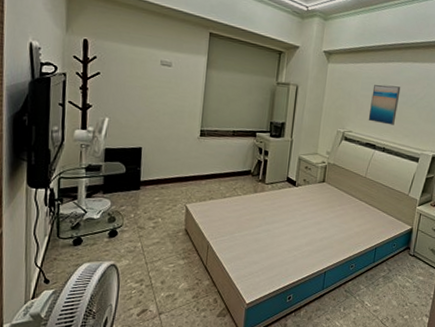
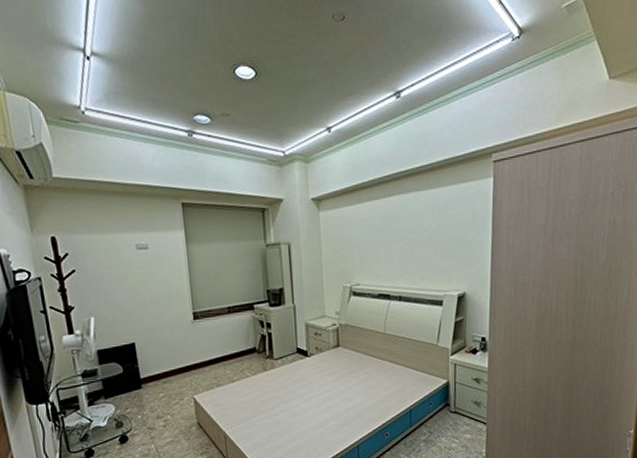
wall art: present [368,84,401,125] -> none [375,223,408,269]

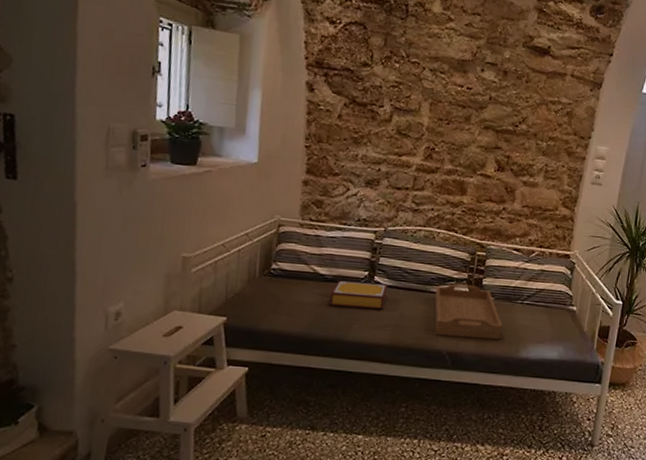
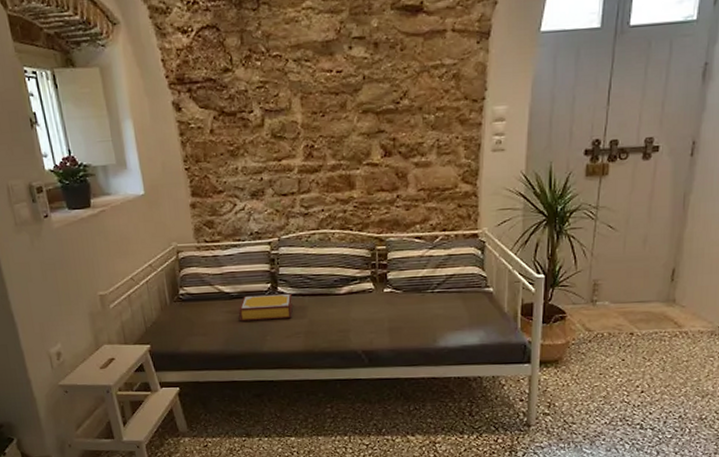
serving tray: present [434,283,503,340] -> none [340,281,416,336]

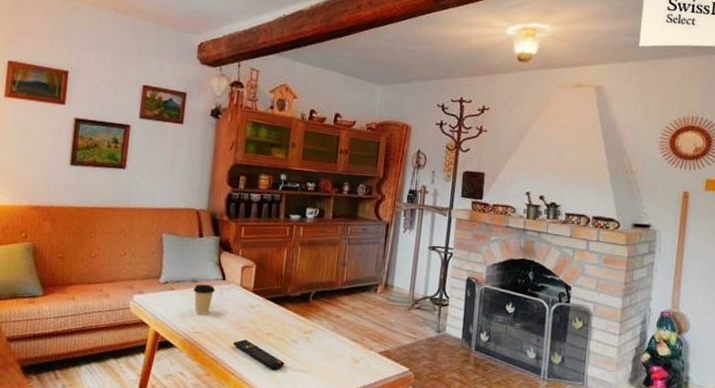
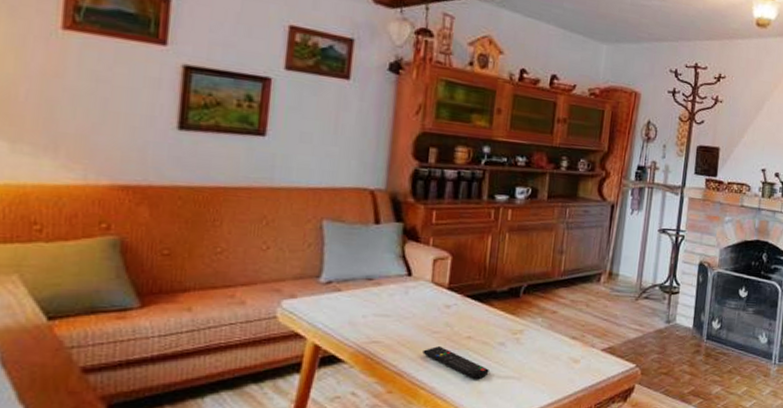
coffee cup: present [193,284,215,316] -> none [368,282,398,321]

What you will do:
For the material above, give every line again exactly and leave out the pictures.

Solution to the problem:
wall art: present [368,84,401,125] -> none [375,223,408,269]

serving tray: present [434,283,503,340] -> none [340,281,416,336]

coffee cup: present [193,284,215,316] -> none [368,282,398,321]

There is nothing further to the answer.